Stripe does use Wells Fargo for the backend settlement, they are one of the most popular acquiring banks on First Data (though many other banks can be used for underwriting risk and settlement of payments on First Data).

Interestingly Square basically created this category (the merchant aggregator) by somewhat secretly running all their early clients' payments through a single merchant account.
Don't you need to be a bank to settle funds from issuing banks? That's not what I interpreted you meaning when you said "platform reseller" for processing.

I believe Square is a bank now, so maybe they'll stop using Chase.

The frontend (what authorizes the transaction with the card network, like Visa, Pulse, Star, Mastercard, etc) and backend (settlement bank that ACHes the cash around and usually takes the underwriting risk (unless the independent sales organization, eg: Stripe or Gravity decides to do this themselves)) are generally called a payment platform in the industry.

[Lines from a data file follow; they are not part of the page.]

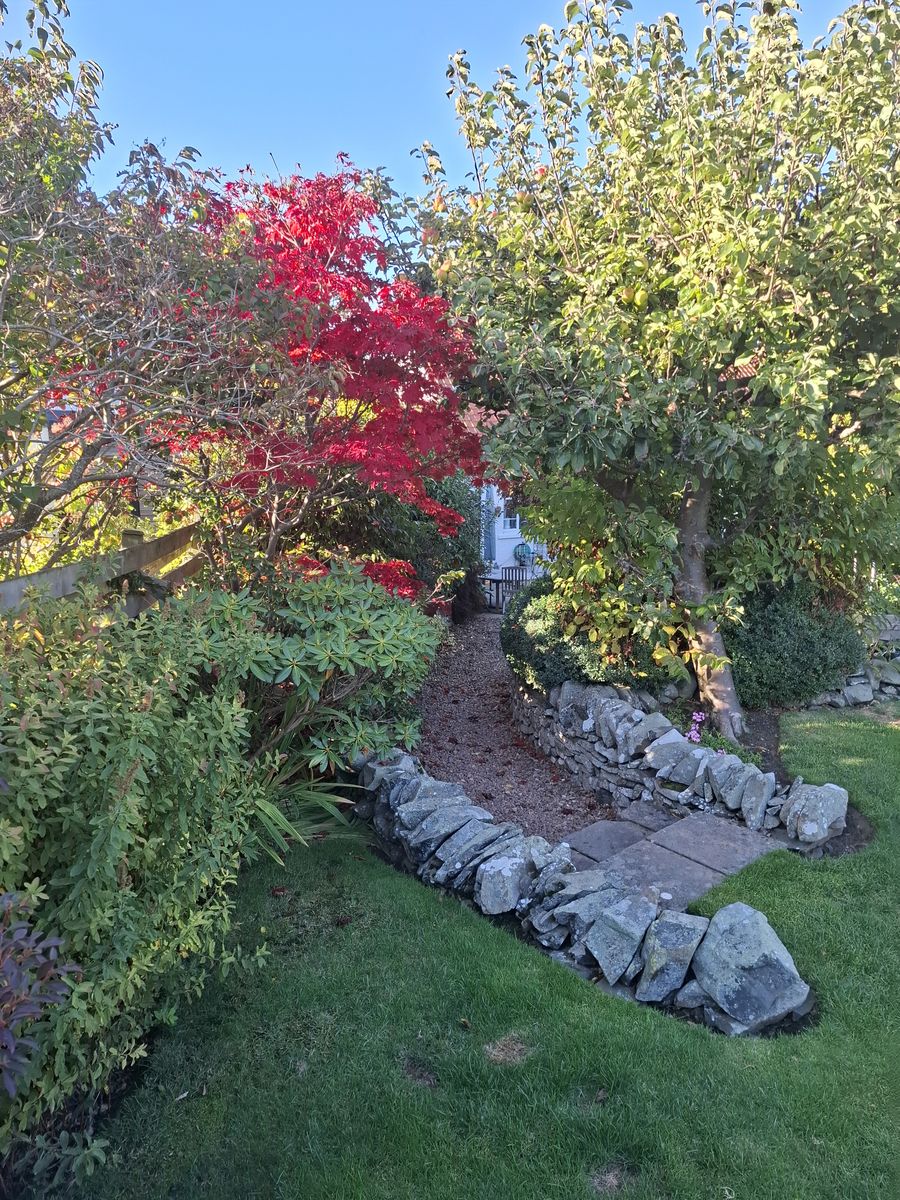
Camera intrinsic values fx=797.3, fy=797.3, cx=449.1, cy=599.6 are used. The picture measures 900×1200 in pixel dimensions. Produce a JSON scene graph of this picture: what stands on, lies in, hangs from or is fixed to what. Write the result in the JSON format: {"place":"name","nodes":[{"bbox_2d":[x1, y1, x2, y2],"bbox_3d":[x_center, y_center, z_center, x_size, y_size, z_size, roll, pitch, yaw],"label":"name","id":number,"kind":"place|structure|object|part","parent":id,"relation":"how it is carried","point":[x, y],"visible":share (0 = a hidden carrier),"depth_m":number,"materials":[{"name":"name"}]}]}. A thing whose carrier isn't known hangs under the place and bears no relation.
{"place":"outdoors","nodes":[
{"label":"outdoors","id":0,"kind":"place"},
{"bbox_2d":[2,0,872,227],"label":"sky","id":1,"kind":"structure","parent":0,"point":[517,74],"materials":[{"name":"blue"}]},
{"bbox_2d":[65,706,899,1199],"label":"lawn","id":2,"kind":"structure","parent":0,"point":[693,1032],"materials":[{"name":"green plant"}]},
{"bbox_2d":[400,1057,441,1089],"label":"bare patch in lawn","id":3,"kind":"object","parent":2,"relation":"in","point":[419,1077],"visible":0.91,"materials":[{"name":"brown soil"}]},
{"bbox_2d":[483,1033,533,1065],"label":"dry grass clump","id":4,"kind":"object","parent":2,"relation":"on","point":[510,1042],"visible":0.93,"depth_m":2.85,"materials":[{"name":"brown plant"}]},
{"bbox_2d":[348,750,819,1032],"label":"stone wall","id":5,"kind":"structure","parent":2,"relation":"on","point":[641,906],"depth_m":3.45,"materials":[{"name":"stone"}]},
{"bbox_2d":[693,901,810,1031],"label":"boulder","id":6,"kind":"object","parent":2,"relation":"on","point":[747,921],"visible":0.92,"depth_m":3.03,"materials":[{"name":"grey stone"}]},
{"bbox_2d":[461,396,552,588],"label":"white house","id":7,"kind":"structure","parent":0,"point":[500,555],"depth_m":15.56,"materials":[{"name":"paint"}]},
{"bbox_2d":[481,488,495,568],"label":"shutter","id":8,"kind":"object","parent":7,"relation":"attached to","point":[488,538],"visible":0.43,"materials":[{"name":"blue"}]},
{"bbox_2d":[499,500,521,533],"bbox_3d":[1.214,-1.720,14.855,0.584,0.901,0.244,0,8,0],"label":"window","id":9,"kind":"structure","parent":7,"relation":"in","point":[517,525],"depth_m":14.87,"materials":[{"name":"white"}]},
{"bbox_2d":[513,541,534,566],"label":"hose reel","id":10,"kind":"object","parent":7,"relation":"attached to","point":[520,555],"visible":0.76,"depth_m":15.42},
{"bbox_2d":[409,610,607,844],"label":"gravel path","id":11,"kind":"structure","parent":0,"point":[448,681],"materials":[{"name":"brown gravel"}]},
{"bbox_2d":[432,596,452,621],"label":"flower pot","id":12,"kind":"object","parent":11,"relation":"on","point":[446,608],"visible":0.32,"depth_m":11.38,"materials":[{"name":"red ceramic"}]},
{"bbox_2d":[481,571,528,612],"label":"patio table","id":13,"kind":"object","parent":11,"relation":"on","point":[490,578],"visible":0.51,"depth_m":13.78,"materials":[{"name":"wood"}]},
{"bbox_2d":[560,805,783,908],"label":"stone paving","id":14,"kind":"structure","parent":0,"point":[715,828],"materials":[{"name":"grey stone"}]},
{"bbox_2d":[508,676,852,855],"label":"stone wall","id":15,"kind":"structure","parent":0,"point":[602,702],"depth_m":5.21,"materials":[{"name":"stone"}]},
{"bbox_2d":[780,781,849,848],"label":"rock","id":16,"kind":"object","parent":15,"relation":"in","point":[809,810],"visible":0.89,"depth_m":4.49,"materials":[{"name":"grey stone"}]},
{"bbox_2d":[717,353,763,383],"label":"roof","id":17,"kind":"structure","parent":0,"point":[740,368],"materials":[{"name":"red tile"}]},
{"bbox_2d":[805,615,899,709],"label":"stone wall","id":18,"kind":"structure","parent":0,"point":[856,681],"depth_m":7.71,"materials":[{"name":"grey stone"}]},
{"label":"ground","id":19,"kind":"structure","parent":0},
{"bbox_2d":[0,884,75,1098],"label":"purple shrub","id":20,"kind":"object","parent":19,"relation":"on","point":[35,1009],"visible":0.97,"depth_m":1.90,"materials":[{"name":"purple plant"}]},
{"bbox_2d":[0,519,206,617],"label":"wooden fence","id":21,"kind":"object","parent":19,"relation":"on","point":[166,548],"visible":0.49,"depth_m":5.15,"materials":[{"name":"brown wood"}]},
{"bbox_2d":[0,585,273,1182],"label":"shrub","id":22,"kind":"object","parent":19,"relation":"on","point":[28,752],"visible":0.96,"depth_m":2.42,"materials":[{"name":"green plant"}]},
{"bbox_2d":[0,0,333,565],"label":"tree","id":23,"kind":"object","parent":19,"relation":"on","point":[1,301],"visible":0.98,"depth_m":4.12,"materials":[{"name":"plant"}]},
{"bbox_2d":[240,748,357,865],"bbox_3d":[-0.933,1.101,4.327,1.047,0.633,1.088,0,8,0],"label":"spiky plant","id":24,"kind":"object","parent":19,"relation":"on","point":[268,810],"visible":0.42,"depth_m":4.32,"materials":[{"name":"green plant"}]},
{"bbox_2d":[175,561,440,780],"bbox_3d":[-0.900,0.553,4.987,1.864,1.577,1.879,0,8,0],"label":"rhododendron shrub","id":25,"kind":"object","parent":19,"relation":"on","point":[342,631],"visible":0.81,"depth_m":4.67,"materials":[{"name":"green plant"}]},
{"bbox_2d":[153,158,492,587],"bbox_3d":[-1.036,-1.373,6.872,3.242,4.506,3.551,0,8,0],"label":"red maple tree","id":26,"kind":"object","parent":19,"relation":"on","point":[401,334],"visible":0.82,"depth_m":6.20,"materials":[{"name":"red plant"}]},
{"bbox_2d":[299,471,486,618],"bbox_3d":[-0.983,-0.798,10.409,2.741,2.757,3.393,0,8,0],"label":"dark shrub","id":27,"kind":"object","parent":19,"relation":"on","point":[461,550],"visible":0.43,"depth_m":9.75,"materials":[{"name":"green plant"}]},
{"bbox_2d":[500,563,527,610],"bbox_3d":[1.063,-0.092,13.365,0.515,1.043,0.527,6,10,34],"label":"wooden chair","id":28,"kind":"object","parent":19,"relation":"on","point":[505,568],"visible":0.59,"depth_m":13.24,"materials":[{"name":"wood"}]},
{"bbox_2d":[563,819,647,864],"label":"stepping stone","id":29,"kind":"object","parent":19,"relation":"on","point":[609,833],"visible":0.59,"depth_m":4.57,"materials":[{"name":"grey stone"}]},
{"bbox_2d":[667,700,790,787],"bbox_3d":[2.060,1.107,6.092,1.561,0.194,1.898,0,8,0],"label":"soil bed","id":30,"kind":"object","parent":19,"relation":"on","point":[775,770],"visible":0.24,"depth_m":6.15,"materials":[{"name":"brown soil"}]},
{"bbox_2d":[501,579,672,696],"bbox_3d":[1.185,0.347,6.867,1.584,1.053,1.624,0,8,0],"label":"shrub","id":31,"kind":"object","parent":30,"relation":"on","point":[545,659],"visible":0.62,"depth_m":6.50,"materials":[{"name":"green plant"}]},
{"bbox_2d":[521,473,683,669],"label":"yellow-leaved shrub","id":32,"kind":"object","parent":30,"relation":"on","point":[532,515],"visible":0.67,"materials":[{"name":"plant"}]},
{"bbox_2d":[414,0,899,737],"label":"tree","id":33,"kind":"object","parent":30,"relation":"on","point":[693,170],"visible":0.99,"depth_m":5.06,"materials":[{"name":"green plant"}]},
{"bbox_2d":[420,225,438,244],"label":"fruit","id":34,"kind":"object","parent":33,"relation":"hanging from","point":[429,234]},
{"bbox_2d":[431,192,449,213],"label":"fruit","id":35,"kind":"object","parent":33,"relation":"hanging from","point":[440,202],"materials":[{"name":"food"}]},
{"bbox_2d":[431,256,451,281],"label":"fruit","id":36,"kind":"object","parent":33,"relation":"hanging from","point":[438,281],"visible":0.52,"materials":[{"name":"food"}]},
{"bbox_2d":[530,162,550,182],"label":"fruit","id":37,"kind":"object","parent":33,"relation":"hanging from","point":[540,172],"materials":[{"name":"red food"}]},
{"bbox_2d":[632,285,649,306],"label":"fruit","id":38,"kind":"object","parent":33,"relation":"hanging from","point":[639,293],"visible":0.88,"depth_m":4.98,"materials":[{"name":"yellow food"}]},
{"label":"tree trunk","id":39,"kind":"part","parent":33,"relation":"part of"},
{"bbox_2d":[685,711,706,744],"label":"pink flower","id":40,"kind":"object","parent":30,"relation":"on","point":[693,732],"visible":0.76,"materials":[{"name":"pink plant"}]},
{"bbox_2d":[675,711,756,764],"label":"flowering plant","id":41,"kind":"object","parent":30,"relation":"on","point":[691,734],"visible":0.31,"depth_m":5.44,"materials":[{"name":"plant"}]},
{"bbox_2d":[723,579,866,709],"bbox_3d":[2.942,0.378,7.195,1.698,1.280,1.287,0,8,0],"label":"shrub","id":42,"kind":"object","parent":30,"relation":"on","point":[792,631],"visible":0.71,"depth_m":6.83,"materials":[{"name":"green plant"}]}
]}

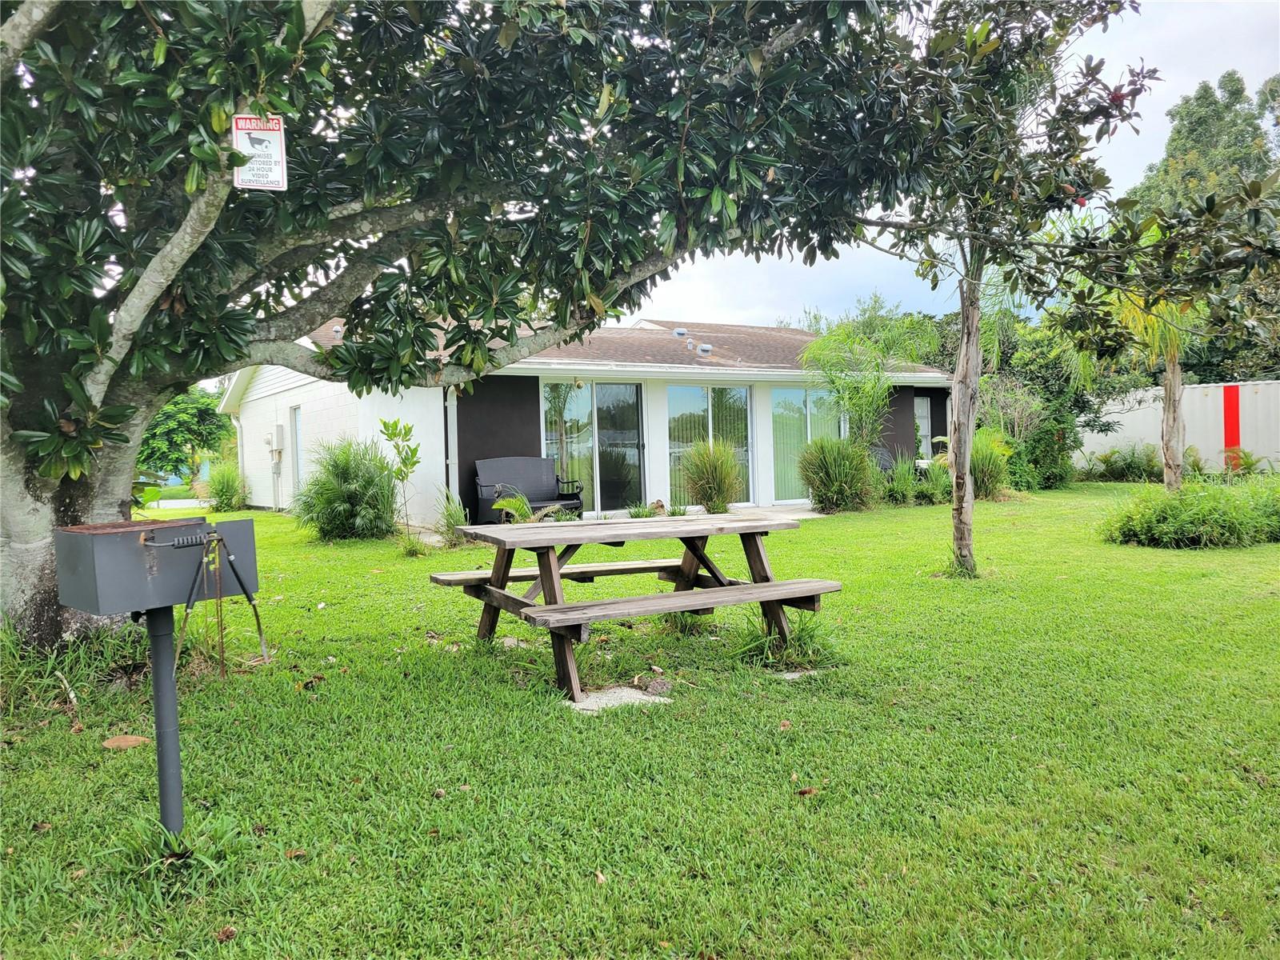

This platform can get wrapped with many different payment terminals (Verifone, Pax, Dejavoo, Ingenico, etc) or processing interfaces (Authorize.net, PayPal, Stripe, Square, et all).

Square does look to be a bank now, but it appears the only products they are underwriting risk on are loans to businesses, which they immediately try to sell off to third party investors: https://www.cnn.com/2021/03/02/tech/square-bank-business-len...

Kinda surprising, I would expect them to have underwritten their own payment processing, but it might be the case that they don't want to have the outsized liability of chargebacks on their books if a client business goes bankrupt, all to save 2 cents on a $100 transaction.

Perhaps once the US economy slows its rapid economic shift they will consider handling their own underwriting and batch settlement.

There's certainly a lot going on now.

Having previously implemented a variety of other payment providers, I am now looking at a Gravity Payment integration.

Not done yet, but so far pleasantly surprised by how they communicate with integrators.

Beware, Gravity screwed over numerous businesses I work with. They purposefully misclassified businesses SICs (a code that defines what very specific category your business is, eg: a bar or a restaurant) to reduce credit card processing fees (interchange fees) for their customers, but were caught doing this for a massive number of businesses.

The card networks and issuing banks that had this money stolen from them went after the businesses that dodged these fees illicitly, with bills of tens of thousands or hundreds of thousands of dollars for fees that should have been paid.

huh, that's unexpected.

Thanks for the warning, I'll pass it along.